This document provides guidance for submitting high-quality problem set (and project) solutions. This guidance is based on general good practices for scientific communication, reproducible research, and software development.

General presentation

  • Simply presenting code or derivations is not sufficient.
  • Briefly describe the overall goal or strategy before providing code/derivations.
  • As needed describe what the pieces of your code/derivation are doing to make it easier for a reader to follow the steps.
  • Keep your output focused on illustrating what you did, without distracting from the flow of your solution by showing voluminous output. The output should illustrate and demonstrate, not overwhelm or obscure. If you need to show longer output, you can add it at the end as supplemental material.
  • Output should be produced by your code (i.e., from the code chunks running when the document is rendered), not by copying and pasting results into the document.

Coding practice

  • Minimize (or eliminate) use of global variables.
  • Break down work into core tasks and develop small, modular, self-contained functions (or class methods) to carry out those tasks.
  • Don’t repeat code. As needed refactor code to create new functions (or class methods).
  • Functions and classes should be “weakly coupled”, interacting via their interfaces and not by having to know the internals of how they work.
  • Use data structures appropriate for the computations that need to be done.
  • Don’t hard code ‘magic’ numbers.

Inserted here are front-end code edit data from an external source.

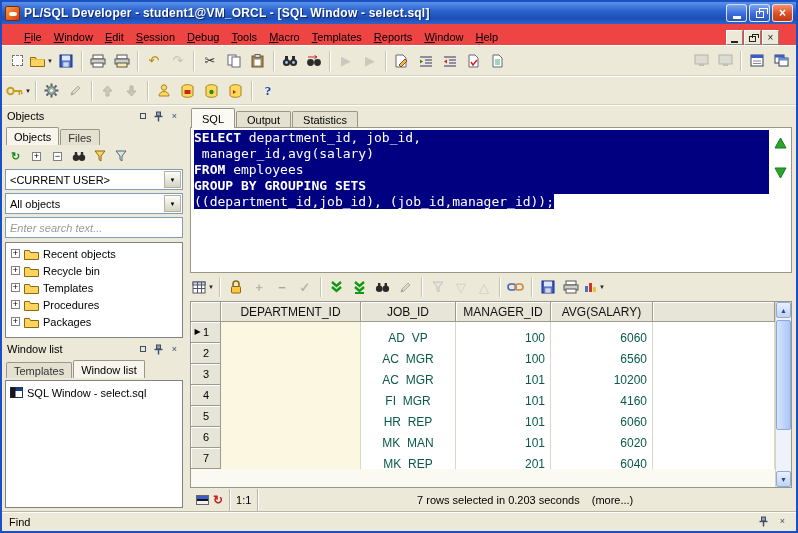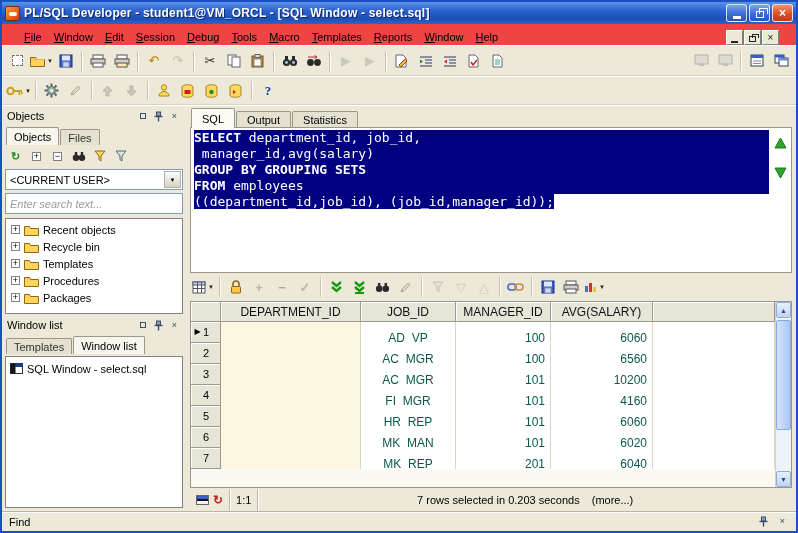--- a/index.html
+++ b/index.html
@@ -557,8 +557,8 @@
         <div class="code">
           <div class="ln full"><span class="kw">SELECT</span><span> department_id, job_id,</span></div>
           <div class="ln full"><span> manager_id,avg(salary)</span></div>
+          <div class="ln full"><span class="kw">FROM</span><span> employees</span></div>
           <div class="ln full"><span class="kw">GROUP BY GROUPING SETS</span></div>
-          <div class="ln full"><span class="kw">FROM</span><span> employees</span></div>
           <div class="ln"><span class="hl">((department_id,job_id), (job_id,manager_id));</span></div>
         </div>
         <div class="navcol">

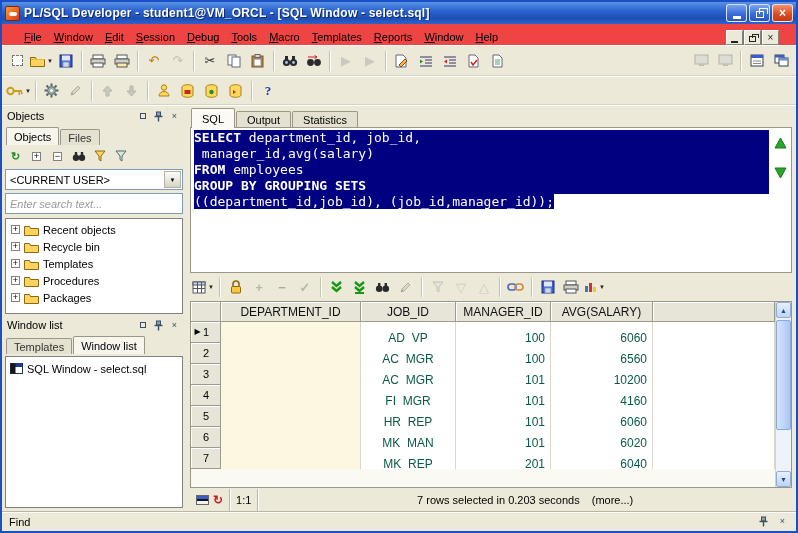--- a/index.html
+++ b/index.html
@@ -459,6 +459,12 @@
       </div>
       <div class="combo">
         <span class="val">&lt;CURRENT USER&gt;</span>
+        <span class="cb">
+            <span>▼</span>
+          </span>
+      </div>
+      <div class="combo">
+        <span class="val">All objects</span>
         <span class="cb">
             <span>▼</span>
           </span>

Assign such numbers to variables with clear names, e.g., speed_of_light = 3e8.
  • Provide reasonable default arguments to functions (or class methods) when possible.
  • Provide tests (including unit tests) when requested (this is good general practice but we won’t require it in all cases).
  • Avoid overly complicated syntax – try to use the clearest syntax you can to solve the problem.
  • In terms of speed, don’t worry about it too much so long as the code finishes real-world tasks in a reasonable amount of time. When optimizing, focus on the parts of the code that are the bottlenecks.
  • Use functions already available in the language rather than recreating yourself.

Code style

  • Follow a consistent style. While you don’t have to follow Python’s PEP8 style guide exactly, please look at it and follow it generally.
  • Use informative variable and function names and have a consistent naming style.
  • Use whitespace (spaces, newlines) and parentheses to make the structure of the code easy to understand and the individual syntax pieces clear.
  • Use consistent indentation to make the structure of the code easy to understand.
  • Provide comments that give the goal of a given piece of code and why it does things, but don’t use comments to restate what the code does when it should be obvious from reading the code.
    • Provide summaries for blocks of code.
    • For particularly complicated syntax, say what a given piece of code does.